Your answer must be an exact copy of the records, minus any pictures.
====== RECORD SET ======
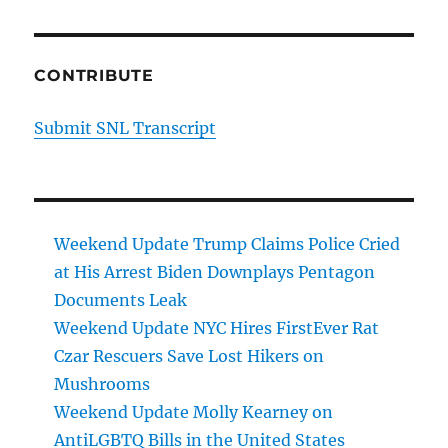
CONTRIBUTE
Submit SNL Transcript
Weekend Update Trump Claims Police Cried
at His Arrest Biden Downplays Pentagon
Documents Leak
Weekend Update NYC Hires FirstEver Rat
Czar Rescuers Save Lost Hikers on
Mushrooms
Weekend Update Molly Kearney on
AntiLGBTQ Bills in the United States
======
**SOLUTION TO THIS PROBLEM**
CONTRIBUTE
Submit SNL Transcript
Weekend Update Trump Claims Police Cried
at His Arrest Biden Downplays Pentagon
Documents Leak
Weekend Update NYC Hires FirstEver Rat
Czar Rescuers Save Lost Hikers on
Mushrooms
Weekend Update Molly Kearney on
AntiLGBTQ Bills in the United States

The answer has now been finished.